The idea
I kept catching myself forty minutes into a YouTube rabbit hole with no memory of how I got there. Open a tab to look up a function signature, somehow end up reading about the history of the Suez Canal. Classic.
I wanted something that could notice before I did. Most focus tools either rely on you to report your own state — which fails exactly when you need it most — or require a wearable. I'm a college student; I'm not strapping on a chest monitor to do a problem set. But every laptop already has a webcam, and it turns out the webcam can see something your eyes can't.
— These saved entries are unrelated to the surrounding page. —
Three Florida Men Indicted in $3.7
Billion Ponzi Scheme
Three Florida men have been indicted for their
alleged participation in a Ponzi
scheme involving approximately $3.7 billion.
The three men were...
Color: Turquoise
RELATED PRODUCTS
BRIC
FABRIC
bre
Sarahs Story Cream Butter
Remote photoplethysmography
The technique is rPPG. Each heartbeat pushes blood through the capillaries near the surface of your skin, causing tiny color fluctuations — invisible to the naked eye, but recoverable from video if you process the frames carefully. From those fluctuations you can pull heart rate and heart rate variability in real time, no contact required.
The pipeline runs at 30 FPS inside a Chrome extension: face detection, ROI extraction (forehead and cheeks give the cleanest signal), color-channel decomposition, a 0.7–4 Hz bandpass filter, peak detection. Out the other end: a continuous stream of instantaneous HR and HRV.
Where I actually spent my time
Not on the algorithm. On noise.
A cloud passes and the ambient light shifts. Your head drifts two centimeters and the ROI loses the forehead. Webcam auto-exposure kicks in and wipes out a full second of data. The browser's media pipeline injects compression artifacts as high-frequency garbage. Each of these corrupts the estimate, and they all happen constantly.
So I built a confidence-scoring layer that weights each frame by how stable the face detection and lighting are, and down-weights shaky frames in peak detection instead of discarding them outright. It smoothed things out — but the signal still falls apart in dim light. The bottleneck isn't compute. It's the camera.
Choosing interventions
Detecting distraction was the easy half. What to do about it was the project.
My first version was blunt: when HRV dropped below a threshold, a banner slid down over the page — Focus check: take a breath. It once fired while I was mid-chase on a null-pointer bug, which is precisely when a breathing prompt is least welcome. I turned it off within a day.
The problem is contextual. A breathing prompt fits a reading assignment and grates during a coding sprint. "Take a break" is wise at the 90-minute mark and patronizing at fifteen. The right move depends on what you're doing, when, and how you've reacted to past nudges. So I used a LinUCB contextual bandit to learn that mapping per user. The context vector carries current HRV, time in session, time of day, and a rolling history of recent outcomes; the reward blends physiological recovery (does HRV bounce back after a nudge?) with explicit thumbs up/down. LinUCB balances exploration and exploitation on its own — which matters, because you can't A/B test focus interventions on a population of one.
What I took away
Real-time signal processing in the browser is more viable than I expected. Typed arrays and a tight render loop leave enough headroom to monitor a physiological signal continuously without the page so much as stuttering. The ceiling is hardware: a MacBook webcam is clean enough for reliable rPPG; most external webcams are not.
But the part that stuck with me was the other half. Measuring attention is a signal-processing problem, and signal-processing problems yield to effort. Earning the right to interrupt attention — without becoming the exact thing I'd resent and switch off — does not. You can build something that notices you've drifted in an afternoon. Building something you won't disable by Tuesday is the hard part, and no amount of model tuning gets you there.